Fabrication of structural defects and carboxyl groups on graphitic carbon nitride with enhanced visible light photocatalytic activity

Abstract

Structural defects and surface functional group defects engineering in graphitic carbon nitride (g-C3N4) have great significance for optimizing its electron structure and photocatalytic activity. In this study, g-C3N4 was prepared via a solvothermal method without high-temperature calcination, and then carboxyl group defects-containing g-C3N4 was synthesized through post-modification. FTIR and XPS verified the presence of highly favorable carboxyl groups. Morphological and photoelectrical experiments verified that adding branched chains with carboxyl groups onto g-C3N4 effectively increased the specific surface area and pore volume of g-C3N4, improved the absorption of visible light and enhanced the separation and migration of photogenerated carriers. As a result, the modified g-C3N4 (CN-COOH) had a high bisphenol A (BPA) photocatalytic degradation of 99.6% at 60 min and a high kinetics constant of 0.067 min−1, which was 13.4 times that of the original g-C3N4 under visible light irradiation.
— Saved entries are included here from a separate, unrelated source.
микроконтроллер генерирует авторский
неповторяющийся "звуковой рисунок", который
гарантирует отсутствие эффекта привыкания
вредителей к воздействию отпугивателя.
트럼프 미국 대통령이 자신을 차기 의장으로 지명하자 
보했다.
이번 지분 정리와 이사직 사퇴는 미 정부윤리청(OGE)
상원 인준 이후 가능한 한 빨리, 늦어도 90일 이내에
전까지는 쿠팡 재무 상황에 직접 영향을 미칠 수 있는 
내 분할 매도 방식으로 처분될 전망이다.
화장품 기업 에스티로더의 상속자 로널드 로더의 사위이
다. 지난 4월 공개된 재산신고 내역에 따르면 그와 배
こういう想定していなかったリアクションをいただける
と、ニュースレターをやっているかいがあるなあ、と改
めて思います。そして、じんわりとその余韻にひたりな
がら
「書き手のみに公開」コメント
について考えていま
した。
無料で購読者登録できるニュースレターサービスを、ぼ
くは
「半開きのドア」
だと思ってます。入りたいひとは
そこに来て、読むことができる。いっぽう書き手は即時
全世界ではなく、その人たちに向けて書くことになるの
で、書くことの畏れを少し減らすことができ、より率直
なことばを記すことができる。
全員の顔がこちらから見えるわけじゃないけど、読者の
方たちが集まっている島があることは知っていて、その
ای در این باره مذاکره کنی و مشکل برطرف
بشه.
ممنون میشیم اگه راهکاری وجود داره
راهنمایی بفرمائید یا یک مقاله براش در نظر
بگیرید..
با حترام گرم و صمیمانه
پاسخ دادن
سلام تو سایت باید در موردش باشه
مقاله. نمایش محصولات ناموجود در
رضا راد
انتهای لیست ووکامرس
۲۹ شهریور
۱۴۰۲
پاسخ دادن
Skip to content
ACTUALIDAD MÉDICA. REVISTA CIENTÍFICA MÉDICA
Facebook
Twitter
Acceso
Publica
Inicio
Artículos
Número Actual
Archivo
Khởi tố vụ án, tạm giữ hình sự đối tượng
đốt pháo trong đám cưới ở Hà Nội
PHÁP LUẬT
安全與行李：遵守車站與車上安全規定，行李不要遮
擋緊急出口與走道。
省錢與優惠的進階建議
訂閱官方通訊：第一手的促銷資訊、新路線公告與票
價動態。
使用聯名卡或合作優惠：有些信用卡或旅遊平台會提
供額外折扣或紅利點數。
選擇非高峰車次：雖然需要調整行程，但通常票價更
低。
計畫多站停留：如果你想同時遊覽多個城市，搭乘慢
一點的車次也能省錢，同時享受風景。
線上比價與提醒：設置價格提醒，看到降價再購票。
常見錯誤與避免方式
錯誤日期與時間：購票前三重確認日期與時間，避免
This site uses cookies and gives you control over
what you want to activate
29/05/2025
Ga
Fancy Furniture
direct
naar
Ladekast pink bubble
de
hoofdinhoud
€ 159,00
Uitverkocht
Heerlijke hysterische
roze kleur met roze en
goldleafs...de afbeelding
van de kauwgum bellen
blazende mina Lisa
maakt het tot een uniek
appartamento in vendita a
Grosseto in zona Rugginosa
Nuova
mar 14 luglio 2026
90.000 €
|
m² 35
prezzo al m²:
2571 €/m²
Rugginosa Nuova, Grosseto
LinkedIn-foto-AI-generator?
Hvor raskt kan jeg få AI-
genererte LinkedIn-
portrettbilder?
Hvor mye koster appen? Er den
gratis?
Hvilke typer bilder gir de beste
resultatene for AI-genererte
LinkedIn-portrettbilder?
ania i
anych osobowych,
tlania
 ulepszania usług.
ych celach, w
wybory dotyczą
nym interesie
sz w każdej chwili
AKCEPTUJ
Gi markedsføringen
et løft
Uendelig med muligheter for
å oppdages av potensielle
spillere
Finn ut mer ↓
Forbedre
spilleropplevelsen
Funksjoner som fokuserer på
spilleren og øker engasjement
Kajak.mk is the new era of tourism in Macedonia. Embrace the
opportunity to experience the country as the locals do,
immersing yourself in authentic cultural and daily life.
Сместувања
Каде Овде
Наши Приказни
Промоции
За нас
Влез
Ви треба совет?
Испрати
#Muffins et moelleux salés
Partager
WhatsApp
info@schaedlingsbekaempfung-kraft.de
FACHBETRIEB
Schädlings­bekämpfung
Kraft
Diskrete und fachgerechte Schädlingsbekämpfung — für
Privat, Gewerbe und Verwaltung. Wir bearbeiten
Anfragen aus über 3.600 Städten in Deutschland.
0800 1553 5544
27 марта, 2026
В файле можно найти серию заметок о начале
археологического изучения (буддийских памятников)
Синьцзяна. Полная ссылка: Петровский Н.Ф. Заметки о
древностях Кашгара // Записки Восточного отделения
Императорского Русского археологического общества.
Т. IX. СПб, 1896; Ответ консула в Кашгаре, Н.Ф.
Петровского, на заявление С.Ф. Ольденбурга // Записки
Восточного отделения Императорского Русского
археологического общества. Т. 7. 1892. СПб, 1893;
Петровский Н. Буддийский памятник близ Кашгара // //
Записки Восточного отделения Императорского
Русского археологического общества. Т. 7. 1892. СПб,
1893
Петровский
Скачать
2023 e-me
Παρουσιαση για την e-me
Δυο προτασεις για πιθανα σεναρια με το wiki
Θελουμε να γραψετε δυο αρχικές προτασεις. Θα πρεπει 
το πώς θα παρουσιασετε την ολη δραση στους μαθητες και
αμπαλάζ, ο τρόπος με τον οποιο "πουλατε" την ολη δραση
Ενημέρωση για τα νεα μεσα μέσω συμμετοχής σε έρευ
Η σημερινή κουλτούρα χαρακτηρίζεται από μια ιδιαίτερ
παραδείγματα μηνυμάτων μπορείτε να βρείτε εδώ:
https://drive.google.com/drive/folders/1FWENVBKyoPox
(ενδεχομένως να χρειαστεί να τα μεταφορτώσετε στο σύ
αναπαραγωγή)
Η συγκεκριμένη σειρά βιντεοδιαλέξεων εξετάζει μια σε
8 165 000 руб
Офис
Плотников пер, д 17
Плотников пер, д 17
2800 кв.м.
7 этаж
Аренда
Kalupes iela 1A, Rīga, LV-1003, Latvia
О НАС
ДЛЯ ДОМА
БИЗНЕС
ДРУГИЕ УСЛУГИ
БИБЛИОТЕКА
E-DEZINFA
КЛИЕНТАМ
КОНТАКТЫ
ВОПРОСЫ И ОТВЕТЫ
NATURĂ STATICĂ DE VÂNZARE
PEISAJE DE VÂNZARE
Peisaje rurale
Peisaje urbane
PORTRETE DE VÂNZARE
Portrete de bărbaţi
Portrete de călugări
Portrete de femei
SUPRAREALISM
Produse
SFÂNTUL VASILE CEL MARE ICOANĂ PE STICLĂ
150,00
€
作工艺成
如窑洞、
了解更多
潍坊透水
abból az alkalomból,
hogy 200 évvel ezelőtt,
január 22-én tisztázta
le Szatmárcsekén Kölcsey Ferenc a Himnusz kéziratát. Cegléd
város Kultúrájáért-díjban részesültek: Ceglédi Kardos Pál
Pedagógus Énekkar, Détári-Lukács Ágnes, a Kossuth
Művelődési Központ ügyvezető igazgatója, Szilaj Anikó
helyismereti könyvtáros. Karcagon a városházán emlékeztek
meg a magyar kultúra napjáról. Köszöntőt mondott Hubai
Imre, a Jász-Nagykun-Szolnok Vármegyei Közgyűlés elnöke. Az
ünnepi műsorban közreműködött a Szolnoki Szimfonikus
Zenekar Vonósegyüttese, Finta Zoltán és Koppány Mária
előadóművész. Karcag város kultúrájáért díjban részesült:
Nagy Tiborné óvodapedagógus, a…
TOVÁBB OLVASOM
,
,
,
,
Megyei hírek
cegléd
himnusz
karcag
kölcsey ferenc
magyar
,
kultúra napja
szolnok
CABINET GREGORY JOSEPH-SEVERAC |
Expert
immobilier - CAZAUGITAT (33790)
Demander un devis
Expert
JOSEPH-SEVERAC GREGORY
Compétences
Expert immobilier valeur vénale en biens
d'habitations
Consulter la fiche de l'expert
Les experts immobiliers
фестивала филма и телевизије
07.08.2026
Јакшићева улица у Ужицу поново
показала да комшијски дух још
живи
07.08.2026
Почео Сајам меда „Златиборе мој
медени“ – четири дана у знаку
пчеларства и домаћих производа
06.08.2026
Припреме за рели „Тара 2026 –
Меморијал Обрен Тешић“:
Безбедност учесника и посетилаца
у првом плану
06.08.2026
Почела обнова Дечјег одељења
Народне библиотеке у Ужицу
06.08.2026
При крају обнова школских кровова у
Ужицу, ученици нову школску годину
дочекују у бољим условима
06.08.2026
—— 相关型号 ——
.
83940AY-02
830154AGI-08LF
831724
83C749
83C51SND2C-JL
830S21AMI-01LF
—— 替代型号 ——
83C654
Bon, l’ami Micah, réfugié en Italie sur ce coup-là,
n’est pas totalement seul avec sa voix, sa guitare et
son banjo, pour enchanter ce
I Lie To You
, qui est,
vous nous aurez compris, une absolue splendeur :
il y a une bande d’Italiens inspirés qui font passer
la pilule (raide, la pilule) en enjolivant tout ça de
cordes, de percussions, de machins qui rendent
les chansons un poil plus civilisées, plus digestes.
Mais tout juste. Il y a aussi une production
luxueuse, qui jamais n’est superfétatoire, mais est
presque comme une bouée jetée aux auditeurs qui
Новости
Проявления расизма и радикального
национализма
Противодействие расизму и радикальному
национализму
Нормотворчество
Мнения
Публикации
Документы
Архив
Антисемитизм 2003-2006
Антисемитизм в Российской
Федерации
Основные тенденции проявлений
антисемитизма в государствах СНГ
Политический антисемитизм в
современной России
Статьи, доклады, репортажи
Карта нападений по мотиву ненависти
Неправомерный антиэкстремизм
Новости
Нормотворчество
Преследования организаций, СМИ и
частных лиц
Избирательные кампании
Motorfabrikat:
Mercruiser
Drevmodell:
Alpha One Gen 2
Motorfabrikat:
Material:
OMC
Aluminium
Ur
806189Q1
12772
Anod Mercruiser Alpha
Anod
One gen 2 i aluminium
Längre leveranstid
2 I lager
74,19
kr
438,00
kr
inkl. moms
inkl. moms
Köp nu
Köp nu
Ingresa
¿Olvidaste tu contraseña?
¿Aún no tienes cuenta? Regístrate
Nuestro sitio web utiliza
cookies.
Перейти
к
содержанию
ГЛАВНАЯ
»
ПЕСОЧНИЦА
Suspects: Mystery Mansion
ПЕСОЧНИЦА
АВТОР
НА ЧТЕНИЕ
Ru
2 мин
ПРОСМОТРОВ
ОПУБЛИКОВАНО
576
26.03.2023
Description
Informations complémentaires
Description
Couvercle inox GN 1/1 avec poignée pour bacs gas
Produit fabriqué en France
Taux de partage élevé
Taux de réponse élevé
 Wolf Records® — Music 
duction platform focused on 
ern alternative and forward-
In addition, CN-COOH showed high photocatalytic stability with photocatalytic activity decreased by only 1.5% after 5 cycles. Active species capture experiments have demonstrated that •O2− and holes are the main active substances in the BPA photocatalytic process. These findings open a new avenue for precise carboxyl modification of g-C3N4 via an environmentally-friendly post-modification approach and provide the mechanism of carboxyl defects of g-C3N4 photocatalysts on prompting photogenerated charge separation.